We can start with randomly initialised weights and biases.

import jax.random as random

key = random.PRNGKey(0)
key1, key2 = random.split(key)
W1 = random.normal(key1, (2, 2))  
b1 = jnp.zeros((2,))
W2 = random.normal(key2, (2, 1)) 
b2 = jnp.zeros((1,))

From the truth table for the XOR operation, we can get the following true inputs and outputs.

x = jnp.array([[0, 0],
              [0, 1],
              [1, 0],
              [1, 1]])

y = jnp.array([[0], 
               [1], 
               [1], 
               [0]])

Finally, we can run the gradient descent algorithm with a learning rate of 0.5 for 5000 epochs. In optimisation, we would call these epochs iterations.

learning_rate = 0.5
for epoch in range(5000):
    grads = grad_fn(W1, b1, W2, b2, x, y)
    W1 -= learning_rate * grads[0]
    b1 -= learning_rate * grads[1]
    W2 -= learning_rate * grads[2]
    b2 -= learning_rate * grads[3]

After 5000 epochs, does our analysis work?

y_pred = forward_propagation(W1, b1, W2, b2, x)
print("Predictions:\n", y_pred)

Predictions:
 [[0.04271777]
 [0.95220965]
 [0.9595658 ]
 [0.03770101]]

If we round these predictions, we can see that the results match the truth table. This indicates that we have successfully trained the neural network.
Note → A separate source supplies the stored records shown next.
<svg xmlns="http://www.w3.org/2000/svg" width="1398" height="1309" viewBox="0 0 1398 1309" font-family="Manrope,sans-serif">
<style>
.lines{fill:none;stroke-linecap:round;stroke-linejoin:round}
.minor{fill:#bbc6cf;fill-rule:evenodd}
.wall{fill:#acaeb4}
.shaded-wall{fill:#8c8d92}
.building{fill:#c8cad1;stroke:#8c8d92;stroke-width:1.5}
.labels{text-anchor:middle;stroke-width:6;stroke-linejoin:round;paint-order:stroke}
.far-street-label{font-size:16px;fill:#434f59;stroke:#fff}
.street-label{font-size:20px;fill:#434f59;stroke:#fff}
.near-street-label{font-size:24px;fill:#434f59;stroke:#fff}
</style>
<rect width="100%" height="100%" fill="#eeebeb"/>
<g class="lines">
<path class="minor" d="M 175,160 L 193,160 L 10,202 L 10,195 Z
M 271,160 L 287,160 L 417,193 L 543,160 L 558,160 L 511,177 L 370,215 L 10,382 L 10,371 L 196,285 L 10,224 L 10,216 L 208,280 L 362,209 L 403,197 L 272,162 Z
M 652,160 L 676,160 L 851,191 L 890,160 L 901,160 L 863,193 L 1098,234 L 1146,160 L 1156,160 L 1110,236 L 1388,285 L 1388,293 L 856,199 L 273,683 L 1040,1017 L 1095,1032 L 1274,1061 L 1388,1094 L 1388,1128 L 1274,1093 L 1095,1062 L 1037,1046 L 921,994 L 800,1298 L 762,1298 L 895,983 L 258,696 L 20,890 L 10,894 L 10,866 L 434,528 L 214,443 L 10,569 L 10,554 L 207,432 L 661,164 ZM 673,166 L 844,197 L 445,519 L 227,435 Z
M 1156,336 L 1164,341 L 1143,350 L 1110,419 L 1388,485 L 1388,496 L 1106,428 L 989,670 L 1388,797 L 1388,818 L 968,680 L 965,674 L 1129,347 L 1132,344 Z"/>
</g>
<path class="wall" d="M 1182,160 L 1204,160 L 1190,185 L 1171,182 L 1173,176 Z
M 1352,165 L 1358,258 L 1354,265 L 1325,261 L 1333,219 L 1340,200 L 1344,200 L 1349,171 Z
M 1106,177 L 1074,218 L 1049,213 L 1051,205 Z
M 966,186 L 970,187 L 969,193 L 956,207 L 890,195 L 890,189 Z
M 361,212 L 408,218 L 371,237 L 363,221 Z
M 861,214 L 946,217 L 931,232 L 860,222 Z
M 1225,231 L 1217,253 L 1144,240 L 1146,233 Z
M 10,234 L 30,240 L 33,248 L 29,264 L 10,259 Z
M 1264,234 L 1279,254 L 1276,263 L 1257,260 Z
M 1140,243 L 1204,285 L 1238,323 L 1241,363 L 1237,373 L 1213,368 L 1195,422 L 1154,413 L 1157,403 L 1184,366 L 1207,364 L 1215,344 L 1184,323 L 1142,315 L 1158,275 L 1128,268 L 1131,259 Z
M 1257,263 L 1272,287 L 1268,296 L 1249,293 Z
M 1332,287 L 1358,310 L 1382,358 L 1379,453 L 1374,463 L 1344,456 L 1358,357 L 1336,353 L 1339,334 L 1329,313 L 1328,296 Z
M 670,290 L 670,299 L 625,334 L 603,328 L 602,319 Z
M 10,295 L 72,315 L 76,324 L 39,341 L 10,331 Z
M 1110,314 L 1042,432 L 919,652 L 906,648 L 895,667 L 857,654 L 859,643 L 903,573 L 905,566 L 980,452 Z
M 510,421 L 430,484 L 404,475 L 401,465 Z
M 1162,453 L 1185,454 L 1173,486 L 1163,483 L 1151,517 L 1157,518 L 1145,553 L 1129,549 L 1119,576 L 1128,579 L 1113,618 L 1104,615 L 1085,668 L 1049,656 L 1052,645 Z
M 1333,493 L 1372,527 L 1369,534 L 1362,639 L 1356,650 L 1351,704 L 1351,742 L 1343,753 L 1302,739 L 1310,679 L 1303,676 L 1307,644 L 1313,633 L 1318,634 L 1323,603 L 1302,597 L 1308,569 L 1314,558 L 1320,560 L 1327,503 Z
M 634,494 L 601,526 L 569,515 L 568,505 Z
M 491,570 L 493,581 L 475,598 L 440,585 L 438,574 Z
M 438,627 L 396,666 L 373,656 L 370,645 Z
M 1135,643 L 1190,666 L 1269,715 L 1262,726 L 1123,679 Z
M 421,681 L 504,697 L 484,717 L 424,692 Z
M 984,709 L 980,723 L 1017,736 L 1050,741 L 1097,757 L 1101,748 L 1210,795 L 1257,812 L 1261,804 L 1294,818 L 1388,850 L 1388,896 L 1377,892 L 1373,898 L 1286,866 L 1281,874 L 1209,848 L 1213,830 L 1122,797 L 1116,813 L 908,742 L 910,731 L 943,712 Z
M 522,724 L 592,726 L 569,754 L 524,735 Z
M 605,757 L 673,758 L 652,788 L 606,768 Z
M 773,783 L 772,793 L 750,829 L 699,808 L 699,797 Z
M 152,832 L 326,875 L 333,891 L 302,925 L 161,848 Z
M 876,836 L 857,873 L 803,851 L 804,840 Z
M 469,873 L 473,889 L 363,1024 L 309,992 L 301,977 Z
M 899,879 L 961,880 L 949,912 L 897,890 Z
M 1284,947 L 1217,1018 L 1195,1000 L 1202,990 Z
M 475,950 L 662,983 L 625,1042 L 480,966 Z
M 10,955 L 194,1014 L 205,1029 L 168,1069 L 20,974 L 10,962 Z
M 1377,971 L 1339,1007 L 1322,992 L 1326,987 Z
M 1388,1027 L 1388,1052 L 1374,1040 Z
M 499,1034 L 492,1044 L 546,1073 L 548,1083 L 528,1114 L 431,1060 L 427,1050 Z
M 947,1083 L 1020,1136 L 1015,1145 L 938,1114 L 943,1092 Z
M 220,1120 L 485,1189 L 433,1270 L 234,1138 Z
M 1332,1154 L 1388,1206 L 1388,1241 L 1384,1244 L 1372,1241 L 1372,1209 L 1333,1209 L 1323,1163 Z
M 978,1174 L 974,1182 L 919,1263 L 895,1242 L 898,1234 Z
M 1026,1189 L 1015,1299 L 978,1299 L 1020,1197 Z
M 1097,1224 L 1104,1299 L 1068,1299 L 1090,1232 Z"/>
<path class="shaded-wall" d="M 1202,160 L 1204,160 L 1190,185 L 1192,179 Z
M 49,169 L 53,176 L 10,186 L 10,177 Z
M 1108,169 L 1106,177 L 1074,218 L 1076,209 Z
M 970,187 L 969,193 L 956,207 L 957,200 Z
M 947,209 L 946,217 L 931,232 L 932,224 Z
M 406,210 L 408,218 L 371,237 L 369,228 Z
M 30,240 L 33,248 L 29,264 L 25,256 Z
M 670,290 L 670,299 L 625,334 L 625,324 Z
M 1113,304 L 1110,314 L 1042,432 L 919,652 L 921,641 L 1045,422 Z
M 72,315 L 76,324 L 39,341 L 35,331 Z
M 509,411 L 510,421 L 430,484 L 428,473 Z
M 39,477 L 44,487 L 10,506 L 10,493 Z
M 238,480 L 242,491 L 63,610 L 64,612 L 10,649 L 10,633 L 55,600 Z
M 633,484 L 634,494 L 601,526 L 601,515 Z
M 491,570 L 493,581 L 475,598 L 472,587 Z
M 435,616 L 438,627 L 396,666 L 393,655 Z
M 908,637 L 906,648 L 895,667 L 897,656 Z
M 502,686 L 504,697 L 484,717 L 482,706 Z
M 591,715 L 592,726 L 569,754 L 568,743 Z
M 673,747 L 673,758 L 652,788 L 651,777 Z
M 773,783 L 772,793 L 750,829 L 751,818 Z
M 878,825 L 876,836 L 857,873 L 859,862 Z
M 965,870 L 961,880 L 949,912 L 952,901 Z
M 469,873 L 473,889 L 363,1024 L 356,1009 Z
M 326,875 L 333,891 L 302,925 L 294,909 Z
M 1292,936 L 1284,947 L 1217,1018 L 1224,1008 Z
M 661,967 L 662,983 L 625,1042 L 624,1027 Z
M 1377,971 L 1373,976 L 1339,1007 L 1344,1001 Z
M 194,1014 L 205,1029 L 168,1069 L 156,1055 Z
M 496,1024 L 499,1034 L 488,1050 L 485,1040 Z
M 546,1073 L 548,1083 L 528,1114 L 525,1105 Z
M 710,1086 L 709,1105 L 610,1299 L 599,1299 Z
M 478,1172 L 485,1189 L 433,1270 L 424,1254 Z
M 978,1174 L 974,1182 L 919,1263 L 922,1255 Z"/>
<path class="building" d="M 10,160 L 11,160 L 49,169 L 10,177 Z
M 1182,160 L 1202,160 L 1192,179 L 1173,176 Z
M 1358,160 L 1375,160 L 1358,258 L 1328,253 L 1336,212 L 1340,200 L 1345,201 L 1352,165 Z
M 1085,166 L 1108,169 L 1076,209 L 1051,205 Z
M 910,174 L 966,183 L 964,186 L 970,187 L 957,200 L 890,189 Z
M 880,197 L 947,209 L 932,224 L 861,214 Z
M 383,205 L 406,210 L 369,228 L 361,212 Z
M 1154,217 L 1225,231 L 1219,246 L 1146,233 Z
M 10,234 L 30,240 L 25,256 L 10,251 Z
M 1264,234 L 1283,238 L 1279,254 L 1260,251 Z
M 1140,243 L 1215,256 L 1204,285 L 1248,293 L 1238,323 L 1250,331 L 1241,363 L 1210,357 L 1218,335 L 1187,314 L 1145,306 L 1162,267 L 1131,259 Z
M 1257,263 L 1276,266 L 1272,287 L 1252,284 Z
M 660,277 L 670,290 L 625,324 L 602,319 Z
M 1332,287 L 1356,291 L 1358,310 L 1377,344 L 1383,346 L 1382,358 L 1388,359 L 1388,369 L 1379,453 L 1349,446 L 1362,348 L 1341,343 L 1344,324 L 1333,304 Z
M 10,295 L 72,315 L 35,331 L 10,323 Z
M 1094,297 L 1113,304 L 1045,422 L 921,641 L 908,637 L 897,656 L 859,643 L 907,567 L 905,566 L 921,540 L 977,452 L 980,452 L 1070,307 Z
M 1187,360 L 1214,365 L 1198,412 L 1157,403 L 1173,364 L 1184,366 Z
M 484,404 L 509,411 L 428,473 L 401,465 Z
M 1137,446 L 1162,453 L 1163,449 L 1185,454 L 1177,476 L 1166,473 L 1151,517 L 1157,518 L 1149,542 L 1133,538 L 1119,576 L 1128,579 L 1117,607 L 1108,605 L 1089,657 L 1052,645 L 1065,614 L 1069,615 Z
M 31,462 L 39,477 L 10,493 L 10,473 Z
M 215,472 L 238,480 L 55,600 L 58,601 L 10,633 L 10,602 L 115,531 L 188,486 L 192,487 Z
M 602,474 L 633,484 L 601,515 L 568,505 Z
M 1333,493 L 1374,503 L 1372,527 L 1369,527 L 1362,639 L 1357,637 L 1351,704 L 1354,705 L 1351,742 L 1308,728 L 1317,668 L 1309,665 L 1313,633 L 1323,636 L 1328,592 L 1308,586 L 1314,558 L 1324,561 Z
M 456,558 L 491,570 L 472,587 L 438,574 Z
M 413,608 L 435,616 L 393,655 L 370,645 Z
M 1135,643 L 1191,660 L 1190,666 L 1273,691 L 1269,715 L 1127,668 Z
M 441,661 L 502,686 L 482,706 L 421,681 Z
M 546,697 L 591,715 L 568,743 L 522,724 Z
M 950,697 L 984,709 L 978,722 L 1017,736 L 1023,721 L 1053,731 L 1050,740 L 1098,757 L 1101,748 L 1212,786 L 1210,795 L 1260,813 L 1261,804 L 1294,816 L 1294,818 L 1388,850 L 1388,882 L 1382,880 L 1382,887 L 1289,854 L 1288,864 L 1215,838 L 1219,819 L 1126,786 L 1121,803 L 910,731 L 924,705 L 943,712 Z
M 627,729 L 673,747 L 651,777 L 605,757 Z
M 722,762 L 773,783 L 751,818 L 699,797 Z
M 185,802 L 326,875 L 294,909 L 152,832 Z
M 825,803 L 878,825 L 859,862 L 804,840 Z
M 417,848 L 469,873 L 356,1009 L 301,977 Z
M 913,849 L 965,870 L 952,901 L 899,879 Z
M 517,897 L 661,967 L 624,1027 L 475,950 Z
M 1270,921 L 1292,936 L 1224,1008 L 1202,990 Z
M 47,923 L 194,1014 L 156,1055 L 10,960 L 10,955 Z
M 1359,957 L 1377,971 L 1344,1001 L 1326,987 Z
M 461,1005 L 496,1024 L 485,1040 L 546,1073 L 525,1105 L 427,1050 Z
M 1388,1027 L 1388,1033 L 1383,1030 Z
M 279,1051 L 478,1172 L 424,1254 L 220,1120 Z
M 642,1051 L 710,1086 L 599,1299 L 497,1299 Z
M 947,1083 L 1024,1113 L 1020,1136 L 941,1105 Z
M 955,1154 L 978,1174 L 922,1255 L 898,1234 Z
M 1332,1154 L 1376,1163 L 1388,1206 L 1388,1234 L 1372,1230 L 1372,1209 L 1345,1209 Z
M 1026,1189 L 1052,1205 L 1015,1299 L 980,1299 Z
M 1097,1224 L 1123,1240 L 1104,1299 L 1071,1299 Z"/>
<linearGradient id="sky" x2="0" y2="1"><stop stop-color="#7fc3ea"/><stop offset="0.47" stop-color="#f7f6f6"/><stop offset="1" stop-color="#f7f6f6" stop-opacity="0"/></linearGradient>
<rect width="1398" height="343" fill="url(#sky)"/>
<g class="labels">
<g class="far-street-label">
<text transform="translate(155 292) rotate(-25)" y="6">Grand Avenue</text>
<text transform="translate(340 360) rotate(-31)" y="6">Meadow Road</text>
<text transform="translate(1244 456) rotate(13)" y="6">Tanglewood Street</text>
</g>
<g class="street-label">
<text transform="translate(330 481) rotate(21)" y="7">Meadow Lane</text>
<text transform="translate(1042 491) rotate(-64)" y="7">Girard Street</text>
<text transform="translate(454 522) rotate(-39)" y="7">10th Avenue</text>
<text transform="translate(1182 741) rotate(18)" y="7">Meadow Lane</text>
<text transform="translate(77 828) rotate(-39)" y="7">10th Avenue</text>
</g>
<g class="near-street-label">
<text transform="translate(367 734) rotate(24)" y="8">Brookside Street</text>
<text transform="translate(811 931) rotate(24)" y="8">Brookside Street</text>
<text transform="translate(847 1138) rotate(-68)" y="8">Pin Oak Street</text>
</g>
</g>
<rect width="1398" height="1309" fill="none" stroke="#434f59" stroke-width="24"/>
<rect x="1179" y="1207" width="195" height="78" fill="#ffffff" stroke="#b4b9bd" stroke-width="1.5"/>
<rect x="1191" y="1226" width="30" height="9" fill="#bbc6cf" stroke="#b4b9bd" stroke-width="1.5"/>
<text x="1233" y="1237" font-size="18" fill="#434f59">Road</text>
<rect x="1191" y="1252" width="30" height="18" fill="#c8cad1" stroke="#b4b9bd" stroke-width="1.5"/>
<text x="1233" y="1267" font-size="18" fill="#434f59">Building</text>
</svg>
Let’s have a look at the weights and biases that were trained.

W1, b1, W2, b2

(Array([[ 4.9126444,  5.6503496],
        [-5.1137004, -5.5375805]], dtype=float32),
 Array([-2.6823142,  2.8359053], dtype=float32),
 Array([[ 7.974698],
        [-7.495365]], dtype=float32),
 Array([3.4599495], dtype=float32))

It is important to highlight that this problem is not degenerate in that there is more than one solution for this multilayer perceptron that will solve the XOR operation.